Some groups flow into each other beneficially.  I teach rifle jam clearance, followed by transition from rifle to handgun.  There is a logical flow to this.  Engagement by tactical order fits well with pieing corners, but pieing corners and jam clearance need a full stop between them. 

Expect that some students will not have all the equipment you specified.  The participants were told to bring a tactical-type flashlight on a recent low-light fun shoot.  A number showed up with a simple flashlight the Energizer Bunny would use to check the fuse box.  Have the resources to help them overcome these deficits.  Very often, you can share tools among students.

Expect at least 10% will show up with new equipment and not fully understand the operating controls.  The proprietary nature of these systems may make it difficult, if not impossible, to assist them.

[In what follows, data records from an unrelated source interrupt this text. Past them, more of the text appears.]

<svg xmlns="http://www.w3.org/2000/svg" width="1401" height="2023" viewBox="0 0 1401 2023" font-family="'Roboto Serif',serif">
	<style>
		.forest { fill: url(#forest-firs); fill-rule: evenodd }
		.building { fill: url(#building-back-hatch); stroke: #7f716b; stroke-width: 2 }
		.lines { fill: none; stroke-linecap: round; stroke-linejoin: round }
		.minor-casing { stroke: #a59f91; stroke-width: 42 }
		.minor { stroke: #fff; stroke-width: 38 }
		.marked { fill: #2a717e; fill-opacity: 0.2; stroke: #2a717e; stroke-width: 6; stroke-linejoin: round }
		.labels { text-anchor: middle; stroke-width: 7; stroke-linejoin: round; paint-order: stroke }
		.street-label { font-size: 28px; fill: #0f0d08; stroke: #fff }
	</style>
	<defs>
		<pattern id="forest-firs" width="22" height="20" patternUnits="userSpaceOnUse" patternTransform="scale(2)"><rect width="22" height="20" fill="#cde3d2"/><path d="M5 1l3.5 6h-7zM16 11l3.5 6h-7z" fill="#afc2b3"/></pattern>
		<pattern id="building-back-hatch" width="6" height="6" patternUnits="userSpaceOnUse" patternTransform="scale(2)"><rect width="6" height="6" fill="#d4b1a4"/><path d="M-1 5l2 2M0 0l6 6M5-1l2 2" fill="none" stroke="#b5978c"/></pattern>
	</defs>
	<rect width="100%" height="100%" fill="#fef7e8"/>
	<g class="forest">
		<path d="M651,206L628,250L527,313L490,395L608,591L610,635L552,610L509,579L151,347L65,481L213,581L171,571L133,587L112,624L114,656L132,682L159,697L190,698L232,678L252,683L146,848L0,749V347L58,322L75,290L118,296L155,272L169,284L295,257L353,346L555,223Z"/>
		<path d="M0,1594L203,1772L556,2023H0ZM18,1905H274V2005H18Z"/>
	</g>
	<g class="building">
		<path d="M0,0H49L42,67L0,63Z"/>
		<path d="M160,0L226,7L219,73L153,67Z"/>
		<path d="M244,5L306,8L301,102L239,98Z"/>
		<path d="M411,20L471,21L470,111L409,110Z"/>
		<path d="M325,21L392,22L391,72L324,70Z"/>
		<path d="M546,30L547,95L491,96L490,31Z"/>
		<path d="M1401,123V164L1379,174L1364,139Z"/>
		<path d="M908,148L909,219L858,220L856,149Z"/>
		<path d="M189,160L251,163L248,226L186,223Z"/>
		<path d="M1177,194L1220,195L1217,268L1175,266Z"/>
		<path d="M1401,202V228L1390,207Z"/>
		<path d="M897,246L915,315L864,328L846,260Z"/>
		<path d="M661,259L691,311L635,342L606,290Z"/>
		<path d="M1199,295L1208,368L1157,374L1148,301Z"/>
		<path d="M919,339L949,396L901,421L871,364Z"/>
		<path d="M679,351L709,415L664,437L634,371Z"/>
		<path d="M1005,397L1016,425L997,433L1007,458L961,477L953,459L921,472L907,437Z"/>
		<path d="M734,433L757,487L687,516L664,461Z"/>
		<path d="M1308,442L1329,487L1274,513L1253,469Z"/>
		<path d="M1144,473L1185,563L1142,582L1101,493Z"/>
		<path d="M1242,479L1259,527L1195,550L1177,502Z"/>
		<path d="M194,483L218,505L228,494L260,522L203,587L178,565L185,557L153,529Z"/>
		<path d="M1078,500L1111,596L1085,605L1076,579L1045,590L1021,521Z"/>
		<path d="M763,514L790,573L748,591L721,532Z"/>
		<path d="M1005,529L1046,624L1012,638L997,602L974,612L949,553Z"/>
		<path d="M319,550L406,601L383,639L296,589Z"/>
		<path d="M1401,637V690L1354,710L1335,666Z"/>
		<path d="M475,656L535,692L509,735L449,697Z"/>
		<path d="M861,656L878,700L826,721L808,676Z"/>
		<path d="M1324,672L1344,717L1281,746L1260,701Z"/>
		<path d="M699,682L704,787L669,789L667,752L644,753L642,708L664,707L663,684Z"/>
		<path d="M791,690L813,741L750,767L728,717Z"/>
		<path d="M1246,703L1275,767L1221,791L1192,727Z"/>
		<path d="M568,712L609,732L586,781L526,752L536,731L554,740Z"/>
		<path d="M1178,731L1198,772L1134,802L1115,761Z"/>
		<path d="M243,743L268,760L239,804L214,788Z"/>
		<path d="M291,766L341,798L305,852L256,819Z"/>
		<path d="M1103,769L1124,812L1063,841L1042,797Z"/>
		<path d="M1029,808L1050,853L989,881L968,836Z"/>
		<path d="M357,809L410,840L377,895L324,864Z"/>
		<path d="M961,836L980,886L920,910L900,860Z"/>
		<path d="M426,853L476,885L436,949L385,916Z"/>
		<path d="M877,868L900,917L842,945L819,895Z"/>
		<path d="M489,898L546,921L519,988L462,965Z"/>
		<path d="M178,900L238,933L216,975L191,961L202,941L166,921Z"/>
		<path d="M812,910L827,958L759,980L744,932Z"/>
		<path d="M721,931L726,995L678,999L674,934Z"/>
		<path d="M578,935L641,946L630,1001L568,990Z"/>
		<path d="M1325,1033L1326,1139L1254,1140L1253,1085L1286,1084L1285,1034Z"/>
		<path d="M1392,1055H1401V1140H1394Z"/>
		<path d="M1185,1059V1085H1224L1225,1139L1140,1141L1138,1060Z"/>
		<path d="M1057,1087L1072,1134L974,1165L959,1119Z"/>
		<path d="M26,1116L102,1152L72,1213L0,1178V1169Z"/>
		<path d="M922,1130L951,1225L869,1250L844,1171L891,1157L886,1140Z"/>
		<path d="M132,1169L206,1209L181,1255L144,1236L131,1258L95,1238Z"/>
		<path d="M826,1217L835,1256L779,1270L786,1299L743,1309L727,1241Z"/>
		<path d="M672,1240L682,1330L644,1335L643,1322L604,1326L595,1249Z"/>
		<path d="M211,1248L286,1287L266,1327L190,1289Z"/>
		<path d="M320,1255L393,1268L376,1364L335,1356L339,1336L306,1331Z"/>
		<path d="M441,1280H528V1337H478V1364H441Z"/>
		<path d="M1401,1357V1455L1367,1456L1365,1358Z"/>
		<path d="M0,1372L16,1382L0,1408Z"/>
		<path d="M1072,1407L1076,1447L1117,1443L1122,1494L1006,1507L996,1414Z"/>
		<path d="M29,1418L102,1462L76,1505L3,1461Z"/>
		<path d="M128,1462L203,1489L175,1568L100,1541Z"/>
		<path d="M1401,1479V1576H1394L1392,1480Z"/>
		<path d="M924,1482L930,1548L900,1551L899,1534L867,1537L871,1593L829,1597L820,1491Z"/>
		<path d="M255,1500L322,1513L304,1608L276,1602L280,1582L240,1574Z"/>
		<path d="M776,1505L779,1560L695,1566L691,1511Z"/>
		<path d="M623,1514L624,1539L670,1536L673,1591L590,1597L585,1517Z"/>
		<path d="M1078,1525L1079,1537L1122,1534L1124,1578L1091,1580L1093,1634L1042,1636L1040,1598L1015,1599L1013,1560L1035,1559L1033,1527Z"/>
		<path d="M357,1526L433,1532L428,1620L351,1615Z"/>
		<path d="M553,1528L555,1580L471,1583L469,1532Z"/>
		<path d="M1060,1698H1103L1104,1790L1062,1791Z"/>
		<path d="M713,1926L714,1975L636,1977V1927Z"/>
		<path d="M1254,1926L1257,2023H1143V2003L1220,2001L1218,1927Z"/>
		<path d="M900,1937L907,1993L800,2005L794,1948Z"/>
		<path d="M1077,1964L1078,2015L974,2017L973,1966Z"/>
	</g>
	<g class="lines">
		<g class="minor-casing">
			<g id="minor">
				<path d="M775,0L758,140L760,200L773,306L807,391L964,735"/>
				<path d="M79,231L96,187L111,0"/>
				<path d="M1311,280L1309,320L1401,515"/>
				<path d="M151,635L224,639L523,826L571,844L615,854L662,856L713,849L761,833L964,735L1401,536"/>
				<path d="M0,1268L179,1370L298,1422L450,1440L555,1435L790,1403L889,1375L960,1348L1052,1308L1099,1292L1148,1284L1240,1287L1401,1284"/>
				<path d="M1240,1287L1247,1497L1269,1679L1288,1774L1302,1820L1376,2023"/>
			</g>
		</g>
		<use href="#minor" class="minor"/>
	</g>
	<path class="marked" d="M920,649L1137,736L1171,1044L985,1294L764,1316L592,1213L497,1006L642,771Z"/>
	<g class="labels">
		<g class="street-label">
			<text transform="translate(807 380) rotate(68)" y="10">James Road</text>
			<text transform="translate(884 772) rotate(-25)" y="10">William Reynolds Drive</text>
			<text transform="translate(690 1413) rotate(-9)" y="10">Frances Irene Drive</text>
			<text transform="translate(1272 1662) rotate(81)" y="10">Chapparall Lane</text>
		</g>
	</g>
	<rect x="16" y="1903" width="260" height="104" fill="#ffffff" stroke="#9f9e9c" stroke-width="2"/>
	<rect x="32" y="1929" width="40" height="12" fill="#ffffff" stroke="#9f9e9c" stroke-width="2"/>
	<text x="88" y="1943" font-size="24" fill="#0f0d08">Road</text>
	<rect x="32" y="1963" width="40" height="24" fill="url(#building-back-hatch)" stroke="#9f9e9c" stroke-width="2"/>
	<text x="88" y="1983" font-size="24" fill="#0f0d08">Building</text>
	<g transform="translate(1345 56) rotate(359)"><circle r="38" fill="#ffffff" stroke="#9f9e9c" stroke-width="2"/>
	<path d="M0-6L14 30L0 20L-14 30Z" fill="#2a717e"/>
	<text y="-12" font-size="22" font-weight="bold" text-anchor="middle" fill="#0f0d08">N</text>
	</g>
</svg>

Some students will be unable to accomplish a specific goal.  Transitioning to weak-side barricade shooting is an example.  Some students will not pick up that skill in the allotted time.  Do you have an alternative path for them?  Or do you ignore that student’s problem?

I always ask students to try, but to respect their own physical limits.  After going prone several students wants to sit out sitting and kneeling.  Fine with me.  I'm here to help students not hurt them.

Just a couple more points.  Be flexible in your program and skip over some aspects of your training due to time and stamina considerations.  Students often take longer than you anticipated and simply run out of gas towards the end of class.  Better to take a break or end the class than to promote poor gun handling.

Stay upbeat, encourage and congratulate your students as they accomplish skill sets.  You have no idea what internal battles they are struggling with.  Encourage them to work on skill sets and to enjoy their milestones.

In the end, you should also have gained insights about teaching your concepts.  You've polished your teaching skills and seen problems and limitations of which you were unaware.  I had a shooter whose green laser stopped working below 40 F.  It was an icy cold, snowy day, around 20F.  Neither of us expected that problem.

I typically tell students what I want and then demo the skill

Lastly, you're helping train people with skills that can help keep them alive.  Good job!  Be proud of that.